**What needs to be done:** Output, exactly and in full, the entries that appear below.

**Records shown:**
========================================================================

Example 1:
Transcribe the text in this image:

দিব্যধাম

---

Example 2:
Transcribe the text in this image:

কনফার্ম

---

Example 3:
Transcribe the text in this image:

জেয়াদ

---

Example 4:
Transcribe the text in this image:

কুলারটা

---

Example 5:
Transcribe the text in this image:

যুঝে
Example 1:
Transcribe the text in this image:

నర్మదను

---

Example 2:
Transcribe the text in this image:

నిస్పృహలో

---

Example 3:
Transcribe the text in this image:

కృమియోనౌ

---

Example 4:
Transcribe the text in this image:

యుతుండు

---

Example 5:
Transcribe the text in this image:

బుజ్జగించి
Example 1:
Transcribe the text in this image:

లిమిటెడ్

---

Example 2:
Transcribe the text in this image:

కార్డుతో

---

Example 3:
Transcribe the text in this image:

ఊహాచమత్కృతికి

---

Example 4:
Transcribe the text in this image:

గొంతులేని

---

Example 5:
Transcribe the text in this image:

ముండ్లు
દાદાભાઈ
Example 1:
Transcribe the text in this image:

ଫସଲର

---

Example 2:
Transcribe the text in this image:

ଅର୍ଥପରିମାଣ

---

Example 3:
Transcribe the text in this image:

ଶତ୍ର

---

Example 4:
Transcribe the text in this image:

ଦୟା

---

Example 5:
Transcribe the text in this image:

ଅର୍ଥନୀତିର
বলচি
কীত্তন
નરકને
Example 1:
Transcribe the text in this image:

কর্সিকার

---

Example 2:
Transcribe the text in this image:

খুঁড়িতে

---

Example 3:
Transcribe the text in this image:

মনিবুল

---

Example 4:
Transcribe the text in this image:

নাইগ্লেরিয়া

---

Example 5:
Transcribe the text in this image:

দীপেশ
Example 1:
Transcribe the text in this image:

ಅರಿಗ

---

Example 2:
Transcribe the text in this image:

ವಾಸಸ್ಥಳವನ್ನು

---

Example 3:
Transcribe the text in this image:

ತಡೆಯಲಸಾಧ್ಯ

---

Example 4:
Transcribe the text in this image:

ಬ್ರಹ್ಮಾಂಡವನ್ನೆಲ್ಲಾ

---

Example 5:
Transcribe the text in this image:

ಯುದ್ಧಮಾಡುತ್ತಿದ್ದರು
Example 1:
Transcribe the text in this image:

========================================================================

**Solution for this task:**
Example 1:
Transcribe the text in this image:

দিব্যধাম

---

Example 2:
Transcribe the text in this image:

কনফার্ম

---

Example 3:
Transcribe the text in this image:

জেয়াদ

---

Example 4:
Transcribe the text in this image:

কুলারটা

---

Example 5:
Transcribe the text in this image:

যুঝে
Example 1:
Transcribe the text in this image:

నర్మదను

---

Example 2:
Transcribe the text in this image:

నిస్పృహలో

---

Example 3:
Transcribe the text in this image:

కృమియోనౌ

---

Example 4:
Transcribe the text in this image:

యుతుండు

---

Example 5:
Transcribe the text in this image:

బుజ్జగించి
Example 1:
Transcribe the text in this image:

లిమిటెడ్

---

Example 2:
Transcribe the text in this image:

కార్డుతో

---

Example 3:
Transcribe the text in this image:

ఊహాచమత్కృతికి

---

Example 4:
Transcribe the text in this image:

గొంతులేని

---

Example 5:
Transcribe the text in this image:

ముండ్లు
દાદાભાઈ
Example 1:
Transcribe the text in this image:

ଫସଲର

---

Example 2:
Transcribe the text in this image:

ଅର୍ଥପରିମାଣ

---

Example 3:
Transcribe the text in this image:

ଶତ୍ର

---

Example 4:
Transcribe the text in this image:

ଦୟା

---

Example 5:
Transcribe the text in this image:

ଅର୍ଥନୀତିର
বলচি
কীত্তন
નરકને
Example 1:
Transcribe the text in this image:

কর্সিকার

---

Example 2:
Transcribe the text in this image:

খুঁড়িতে

---

Example 3:
Transcribe the text in this image:

মনিবুল

---

Example 4:
Transcribe the text in this image:

নাইগ্লেরিয়া

---

Example 5:
Transcribe the text in this image:

দীপেশ
Example 1:
Transcribe the text in this image:

ಅರಿಗ

---

Example 2:
Transcribe the text in this image:

ವಾಸಸ್ಥಳವನ್ನು

---

Example 3:
Transcribe the text in this image:

ತಡೆಯಲಸಾಧ್ಯ

---

Example 4:
Transcribe the text in this image:

ಬ್ರಹ್ಮಾಂಡವನ್ನೆಲ್ಲಾ

---

Example 5:
Transcribe the text in this image:

ಯುದ್ಧಮಾಡುತ್ತಿದ್ದರು
Example 1:
Transcribe the text in this image:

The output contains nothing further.